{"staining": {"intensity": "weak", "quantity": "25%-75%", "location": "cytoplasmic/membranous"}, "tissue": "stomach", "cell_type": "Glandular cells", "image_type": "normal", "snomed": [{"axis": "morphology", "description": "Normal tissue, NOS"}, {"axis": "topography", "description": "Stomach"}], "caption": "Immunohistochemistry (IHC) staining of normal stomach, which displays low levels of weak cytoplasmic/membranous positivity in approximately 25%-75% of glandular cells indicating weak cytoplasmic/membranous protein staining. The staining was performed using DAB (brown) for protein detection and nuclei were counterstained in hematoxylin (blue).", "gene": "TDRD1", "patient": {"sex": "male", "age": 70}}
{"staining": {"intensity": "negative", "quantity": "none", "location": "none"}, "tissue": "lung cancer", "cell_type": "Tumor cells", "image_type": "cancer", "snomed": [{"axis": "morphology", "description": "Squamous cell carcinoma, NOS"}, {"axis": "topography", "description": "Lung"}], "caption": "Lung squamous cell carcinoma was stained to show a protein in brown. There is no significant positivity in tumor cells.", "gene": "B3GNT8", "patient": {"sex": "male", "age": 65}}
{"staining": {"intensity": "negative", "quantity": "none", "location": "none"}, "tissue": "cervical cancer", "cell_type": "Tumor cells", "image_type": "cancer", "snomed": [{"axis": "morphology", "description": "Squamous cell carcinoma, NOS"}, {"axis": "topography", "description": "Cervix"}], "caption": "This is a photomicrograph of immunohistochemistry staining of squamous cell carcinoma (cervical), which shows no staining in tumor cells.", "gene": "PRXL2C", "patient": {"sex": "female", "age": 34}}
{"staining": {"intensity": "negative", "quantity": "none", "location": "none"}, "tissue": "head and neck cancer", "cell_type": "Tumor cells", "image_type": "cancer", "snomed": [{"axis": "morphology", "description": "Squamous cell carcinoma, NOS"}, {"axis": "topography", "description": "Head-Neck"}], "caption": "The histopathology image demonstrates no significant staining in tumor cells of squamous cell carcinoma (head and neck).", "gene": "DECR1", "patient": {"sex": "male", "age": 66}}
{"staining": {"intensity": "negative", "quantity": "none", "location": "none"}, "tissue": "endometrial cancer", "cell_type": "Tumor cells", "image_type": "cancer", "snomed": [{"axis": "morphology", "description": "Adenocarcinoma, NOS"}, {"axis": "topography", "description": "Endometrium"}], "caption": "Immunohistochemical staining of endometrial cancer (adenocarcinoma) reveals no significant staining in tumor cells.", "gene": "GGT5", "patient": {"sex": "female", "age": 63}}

---+---

*Work required*.
Out of the listing above, reproduce exactly the lines from the one with "cell carcinoma was" up to and including the one with "histopathology image demonstrates".

*Output for this task*.
{"staining": {"intensity": "negative", "quantity": "none", "location": "none"}, "tissue": "lung cancer", "cell_type": "Tumor cells", "image_type": "cancer", "snomed": [{"axis": "morphology", "description": "Squamous cell carcinoma, NOS"}, {"axis": "topography", "description": "Lung"}], "caption": "Lung squamous cell carcinoma was stained to show a protein in brown. There is no significant positivity in tumor cells.", "gene": "B3GNT8", "patient": {"sex": "male", "age": 65}}
{"staining": {"intensity": "negative", "quantity": "none", "location": "none"}, "tissue": "cervical cancer", "cell_type": "Tumor cells", "image_type": "cancer", "snomed": [{"axis": "morphology", "description": "Squamous cell carcinoma, NOS"}, {"axis": "topography", "description": "Cervix"}], "caption": "This is a photomicrograph of immunohistochemistry staining of squamous cell carcinoma (cervical), which shows no staining in tumor cells.", "gene": "PRXL2C", "patient": {"sex": "female", "age": 34}}
{"staining": {"intensity": "negative", "quantity": "none", "location": "none"}, "tissue": "head and neck cancer", "cell_type": "Tumor cells", "image_type": "cancer", "snomed": [{"axis": "morphology", "description": "Squamous cell carcinoma, NOS"}, {"axis": "topography", "description": "Head-Neck"}], "caption": "The histopathology image demonstrates no significant staining in tumor cells of squamous cell carcinoma (head and neck).", "gene": "DECR1", "patient": {"sex": "male", "age": 66}}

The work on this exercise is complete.